## Things to do
• a. In the email thread about Euphoria and Beam, how long ago did the Euphoria project start?
• b. Please pull out, word for word, the passage of the email thread that opens with the words containing "can we help" and closes with "It makes sense.".

## Source document
Hello JB,

can we help in any way to move things forward?

Thanks,
D.

On Mon, Dec 18, 2017 at 4:28 PM, Jean-Baptiste Onofré <[email protected]>
wrote:

> Thanks Jan,
>
> It makes sense.
>
> Let me take a look on the code to understand the "interaction".
>
> Regards
> JB
>
>
> On 12/18/2017 04:26 PM, Jan Lukavský wrote:
>
>> Hi JB,
>>
>> basically you are not wrong. The project started about three or four
>> years ago with a goal to unify batch and streaming processing into single
>> portable, executor independent API. Because of that, it is currently
>> "close" to Beam in this sense. But we don't see much added value keeping
>> this as a separate project, with one of the key differences to be the API
>> (not the model itself), so we would like to focus on translation from
>> Euphoria API to Beam's SDK. That's why we would like to see it as a DSL, so
>> that it would be possible to use Euphoria API with Beam's runners as much
>> natively as possible.
>>
>> I hope I didn't make the subject even more unclear, if so, I'll be happy
>> to explain anything in more detail. :-)
>>
>>    Jan
>>
>>
>> On 12/18/2017 04:08 PM, Jean-Baptiste Onofré wrote:
>>
>>> Hi Jan,
>>>
>>> Thanks for your answers.
>>>
>>> However, they confused me ;)
>>>
>>> Regarding what you replied, Euphoria seems like a programming model/SDK
>>> "close" to Beam more than a DSL on top of an existing Beam SDK.

## Supplied data
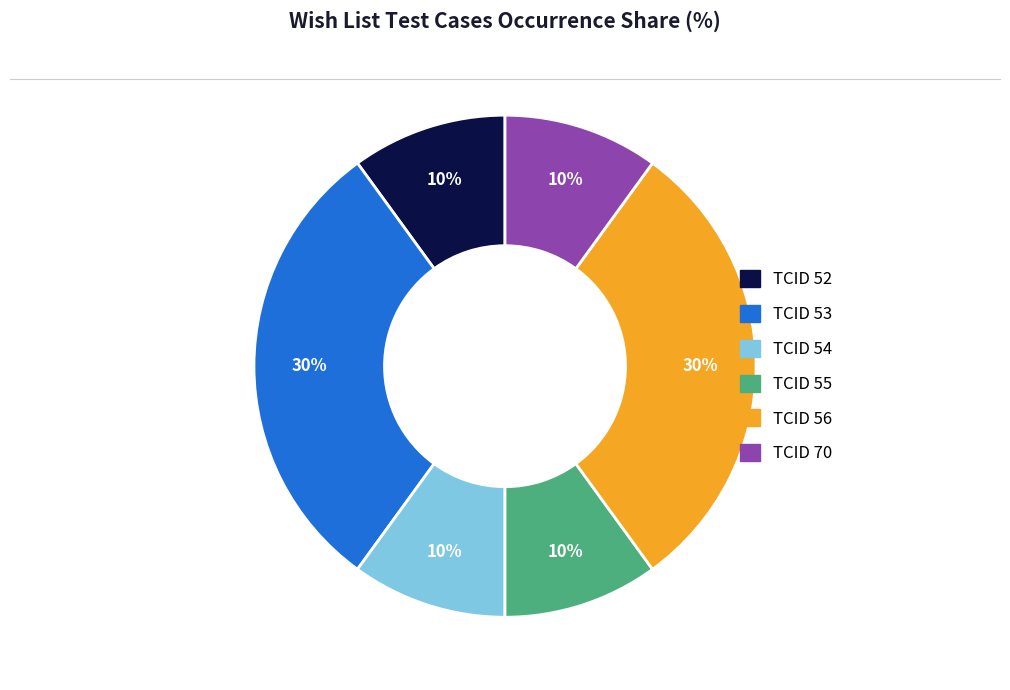

Is there any slice that represents more than half of the pie?

No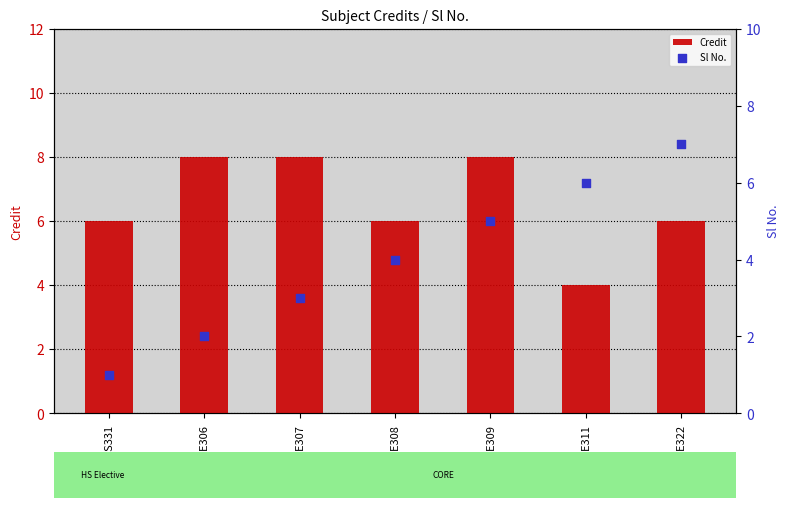

What is the total value across all series at ME311?

10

## Exercise solutions
• a. About three or four years ago.

• b.
can we help in any way to move things forward?

Thanks,
D.

On Mon, Dec 18, 2017 at 4:28 PM, Jean-Baptiste Onofré <[email protected]>
wrote:

> Thanks Jan,
>
> It makes sense.